Since 1994, the program has been housed in the University of Southern Indiana Health Professions Building, where students take courses for two years and then return to IU upstate to complete their four-year program.
Hospitals in Jasper, Ind., and Owensboro, Ky., along with St. Mary’s and Deaconess, joined forces in helping with the program.
Corcoran chose to leave his center-director position in 1982, but continued in a national leadership role in medical education, as chairman of the American Medical Association Council for Medical Education and as chairman of the national Accreditation Council on Continuing Medical Education.
Corcoran said in The Press account that he considered his career a great privilege.
“I love the practice of medicine. I can’t think of anything more rewarding.”
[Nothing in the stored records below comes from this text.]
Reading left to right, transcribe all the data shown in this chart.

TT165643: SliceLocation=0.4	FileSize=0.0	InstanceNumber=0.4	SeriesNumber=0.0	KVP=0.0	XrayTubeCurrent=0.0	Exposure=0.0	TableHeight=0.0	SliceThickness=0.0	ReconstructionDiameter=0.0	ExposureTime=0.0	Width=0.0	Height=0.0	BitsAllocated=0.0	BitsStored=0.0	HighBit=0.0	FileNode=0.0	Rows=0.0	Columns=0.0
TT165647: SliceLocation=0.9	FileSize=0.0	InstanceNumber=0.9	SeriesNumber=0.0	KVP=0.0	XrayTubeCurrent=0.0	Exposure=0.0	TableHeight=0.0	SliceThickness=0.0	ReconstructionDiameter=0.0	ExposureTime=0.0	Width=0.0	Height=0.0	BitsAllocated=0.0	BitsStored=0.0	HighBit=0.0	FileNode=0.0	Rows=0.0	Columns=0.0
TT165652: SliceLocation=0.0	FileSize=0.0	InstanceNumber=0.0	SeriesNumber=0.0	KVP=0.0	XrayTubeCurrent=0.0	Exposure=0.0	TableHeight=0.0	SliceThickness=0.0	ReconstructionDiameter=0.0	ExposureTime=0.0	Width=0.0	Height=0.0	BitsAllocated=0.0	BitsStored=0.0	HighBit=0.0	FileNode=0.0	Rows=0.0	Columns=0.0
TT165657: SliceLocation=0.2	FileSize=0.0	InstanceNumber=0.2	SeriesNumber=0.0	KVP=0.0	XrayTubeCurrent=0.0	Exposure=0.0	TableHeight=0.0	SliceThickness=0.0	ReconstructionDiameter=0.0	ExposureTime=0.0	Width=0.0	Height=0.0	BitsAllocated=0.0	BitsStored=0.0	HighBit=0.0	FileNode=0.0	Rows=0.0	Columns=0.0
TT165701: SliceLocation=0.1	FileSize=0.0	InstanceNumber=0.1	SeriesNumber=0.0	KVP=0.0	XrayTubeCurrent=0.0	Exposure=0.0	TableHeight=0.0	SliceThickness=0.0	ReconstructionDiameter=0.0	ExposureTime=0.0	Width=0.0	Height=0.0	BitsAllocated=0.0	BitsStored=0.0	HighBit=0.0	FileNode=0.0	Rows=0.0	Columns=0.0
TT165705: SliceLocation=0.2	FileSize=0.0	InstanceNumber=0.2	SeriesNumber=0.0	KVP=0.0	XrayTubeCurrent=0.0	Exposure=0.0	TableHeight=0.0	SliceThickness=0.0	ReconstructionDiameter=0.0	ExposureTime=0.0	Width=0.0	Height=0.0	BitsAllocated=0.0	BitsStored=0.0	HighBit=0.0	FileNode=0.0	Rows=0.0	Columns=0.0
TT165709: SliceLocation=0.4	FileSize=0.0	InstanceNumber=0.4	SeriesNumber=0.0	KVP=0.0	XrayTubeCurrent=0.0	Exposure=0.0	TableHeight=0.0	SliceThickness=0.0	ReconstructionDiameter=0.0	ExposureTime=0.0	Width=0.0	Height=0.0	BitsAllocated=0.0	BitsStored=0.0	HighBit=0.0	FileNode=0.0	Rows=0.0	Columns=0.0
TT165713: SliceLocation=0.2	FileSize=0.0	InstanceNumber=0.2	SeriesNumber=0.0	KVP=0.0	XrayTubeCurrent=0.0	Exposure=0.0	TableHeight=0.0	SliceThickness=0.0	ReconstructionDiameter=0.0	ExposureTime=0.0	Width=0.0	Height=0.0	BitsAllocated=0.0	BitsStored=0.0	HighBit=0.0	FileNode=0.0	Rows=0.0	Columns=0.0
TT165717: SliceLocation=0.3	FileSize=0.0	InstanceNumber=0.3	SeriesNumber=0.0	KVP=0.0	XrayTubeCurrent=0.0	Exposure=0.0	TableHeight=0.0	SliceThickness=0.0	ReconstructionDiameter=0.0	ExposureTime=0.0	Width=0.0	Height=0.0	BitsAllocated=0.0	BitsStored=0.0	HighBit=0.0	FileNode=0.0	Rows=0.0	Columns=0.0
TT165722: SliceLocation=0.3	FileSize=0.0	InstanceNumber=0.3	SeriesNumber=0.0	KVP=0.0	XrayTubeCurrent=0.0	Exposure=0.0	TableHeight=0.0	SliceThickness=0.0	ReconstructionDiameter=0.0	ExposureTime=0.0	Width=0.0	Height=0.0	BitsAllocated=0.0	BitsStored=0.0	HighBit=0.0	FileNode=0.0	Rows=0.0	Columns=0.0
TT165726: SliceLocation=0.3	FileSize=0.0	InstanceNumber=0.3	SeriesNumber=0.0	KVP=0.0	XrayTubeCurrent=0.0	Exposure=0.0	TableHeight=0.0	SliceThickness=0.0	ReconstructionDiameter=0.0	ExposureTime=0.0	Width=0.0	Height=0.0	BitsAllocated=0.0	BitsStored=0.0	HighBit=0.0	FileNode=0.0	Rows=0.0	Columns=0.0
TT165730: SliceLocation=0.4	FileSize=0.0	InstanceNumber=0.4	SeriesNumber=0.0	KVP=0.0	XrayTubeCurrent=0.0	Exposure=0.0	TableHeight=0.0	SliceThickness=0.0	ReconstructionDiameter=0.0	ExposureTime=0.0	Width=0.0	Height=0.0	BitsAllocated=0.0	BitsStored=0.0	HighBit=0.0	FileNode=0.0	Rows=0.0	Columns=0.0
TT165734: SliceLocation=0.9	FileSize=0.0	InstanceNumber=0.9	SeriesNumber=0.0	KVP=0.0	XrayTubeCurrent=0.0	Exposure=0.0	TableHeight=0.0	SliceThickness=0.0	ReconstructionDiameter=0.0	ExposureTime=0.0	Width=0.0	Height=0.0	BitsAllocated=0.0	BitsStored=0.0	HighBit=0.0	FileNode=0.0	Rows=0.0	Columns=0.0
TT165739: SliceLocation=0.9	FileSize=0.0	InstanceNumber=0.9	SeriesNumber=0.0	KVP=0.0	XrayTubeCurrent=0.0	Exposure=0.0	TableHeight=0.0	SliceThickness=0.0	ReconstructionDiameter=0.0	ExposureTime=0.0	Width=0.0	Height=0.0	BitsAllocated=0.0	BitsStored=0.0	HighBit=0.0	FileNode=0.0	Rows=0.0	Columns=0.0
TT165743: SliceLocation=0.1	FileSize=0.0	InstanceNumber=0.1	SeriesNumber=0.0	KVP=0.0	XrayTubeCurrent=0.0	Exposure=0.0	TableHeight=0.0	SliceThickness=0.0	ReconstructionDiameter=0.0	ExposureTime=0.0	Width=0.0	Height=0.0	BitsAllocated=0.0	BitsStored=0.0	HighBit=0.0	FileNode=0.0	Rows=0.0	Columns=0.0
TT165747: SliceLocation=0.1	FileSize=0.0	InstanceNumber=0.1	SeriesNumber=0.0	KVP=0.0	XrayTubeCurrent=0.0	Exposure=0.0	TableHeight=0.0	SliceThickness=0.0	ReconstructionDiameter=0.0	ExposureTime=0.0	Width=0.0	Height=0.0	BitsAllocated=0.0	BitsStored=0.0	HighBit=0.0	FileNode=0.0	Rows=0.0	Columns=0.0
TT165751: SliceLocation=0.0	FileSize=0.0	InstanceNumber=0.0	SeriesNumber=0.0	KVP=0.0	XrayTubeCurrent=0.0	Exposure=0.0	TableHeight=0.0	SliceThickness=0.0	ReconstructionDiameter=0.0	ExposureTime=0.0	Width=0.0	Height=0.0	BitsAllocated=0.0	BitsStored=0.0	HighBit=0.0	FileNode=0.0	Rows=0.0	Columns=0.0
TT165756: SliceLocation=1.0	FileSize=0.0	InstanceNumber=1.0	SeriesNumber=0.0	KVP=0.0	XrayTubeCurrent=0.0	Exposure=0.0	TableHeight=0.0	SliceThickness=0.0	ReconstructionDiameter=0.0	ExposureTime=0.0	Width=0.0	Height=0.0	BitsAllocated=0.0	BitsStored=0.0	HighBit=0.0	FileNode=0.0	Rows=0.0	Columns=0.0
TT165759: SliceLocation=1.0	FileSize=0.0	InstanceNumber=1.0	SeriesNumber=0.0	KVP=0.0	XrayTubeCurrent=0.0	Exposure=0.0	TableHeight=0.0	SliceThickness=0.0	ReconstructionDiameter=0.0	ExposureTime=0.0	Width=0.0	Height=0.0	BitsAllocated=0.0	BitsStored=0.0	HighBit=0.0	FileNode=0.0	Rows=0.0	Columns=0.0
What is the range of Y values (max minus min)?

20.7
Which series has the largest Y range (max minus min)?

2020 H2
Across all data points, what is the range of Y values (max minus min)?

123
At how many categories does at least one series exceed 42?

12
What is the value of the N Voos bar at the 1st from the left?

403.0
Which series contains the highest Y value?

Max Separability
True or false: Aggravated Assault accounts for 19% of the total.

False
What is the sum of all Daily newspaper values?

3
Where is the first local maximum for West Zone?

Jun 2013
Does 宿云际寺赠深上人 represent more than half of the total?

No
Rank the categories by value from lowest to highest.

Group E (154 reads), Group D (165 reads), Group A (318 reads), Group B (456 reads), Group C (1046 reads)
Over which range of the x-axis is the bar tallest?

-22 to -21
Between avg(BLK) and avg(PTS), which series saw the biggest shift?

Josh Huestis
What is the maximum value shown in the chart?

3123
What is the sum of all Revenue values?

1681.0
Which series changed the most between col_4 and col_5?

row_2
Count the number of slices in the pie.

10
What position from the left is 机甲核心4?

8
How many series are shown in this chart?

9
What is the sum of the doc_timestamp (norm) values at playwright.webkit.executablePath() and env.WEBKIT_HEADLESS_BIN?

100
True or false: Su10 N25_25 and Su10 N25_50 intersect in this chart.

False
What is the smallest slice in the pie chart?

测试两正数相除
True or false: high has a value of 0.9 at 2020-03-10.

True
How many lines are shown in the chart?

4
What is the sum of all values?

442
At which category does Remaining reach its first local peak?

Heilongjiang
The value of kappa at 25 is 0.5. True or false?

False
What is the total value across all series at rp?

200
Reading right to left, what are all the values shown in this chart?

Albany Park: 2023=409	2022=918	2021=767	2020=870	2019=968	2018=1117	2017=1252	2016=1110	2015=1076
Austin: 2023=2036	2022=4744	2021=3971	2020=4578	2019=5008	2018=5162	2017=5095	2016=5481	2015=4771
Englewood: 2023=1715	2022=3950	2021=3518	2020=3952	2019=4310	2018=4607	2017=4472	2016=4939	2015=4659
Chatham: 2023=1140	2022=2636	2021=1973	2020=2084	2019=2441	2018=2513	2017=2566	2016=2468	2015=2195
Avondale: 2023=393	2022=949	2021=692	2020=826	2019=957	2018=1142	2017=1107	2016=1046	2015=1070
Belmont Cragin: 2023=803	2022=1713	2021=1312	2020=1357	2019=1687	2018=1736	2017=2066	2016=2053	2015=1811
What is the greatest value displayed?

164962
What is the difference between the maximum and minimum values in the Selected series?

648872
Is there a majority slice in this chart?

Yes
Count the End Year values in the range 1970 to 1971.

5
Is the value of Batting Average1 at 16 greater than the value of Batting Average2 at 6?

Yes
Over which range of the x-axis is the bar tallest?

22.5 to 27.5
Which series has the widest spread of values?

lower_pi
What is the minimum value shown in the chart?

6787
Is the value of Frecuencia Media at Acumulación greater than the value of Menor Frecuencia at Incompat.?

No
In announcing his leaving, he said he wanted to move to new challenges … develop other opportunities. “A person has to stay challenged, you know?”
He also said he planned to retain his position as a faculty member and professor at the medical education center.
“I don’t plan to quit teaching.”
Corcoran also served as medical education director at the old Welborn Baptist Hospital.
In May 1983, The Press recognized Corcoran with its Distiguished Community Service Award for “exemplary leadership” in the community, from a practicing physician to first director of the IUSM-Evansville Center.
He was also recognized for “outstanding contributions” in calling to the attention of other doctors and treatment practitioners the seriousness of alcoholism in the community.
The Indiana University School of Medicine and its eight regional branches, including Evansville, the school IU’s largest school.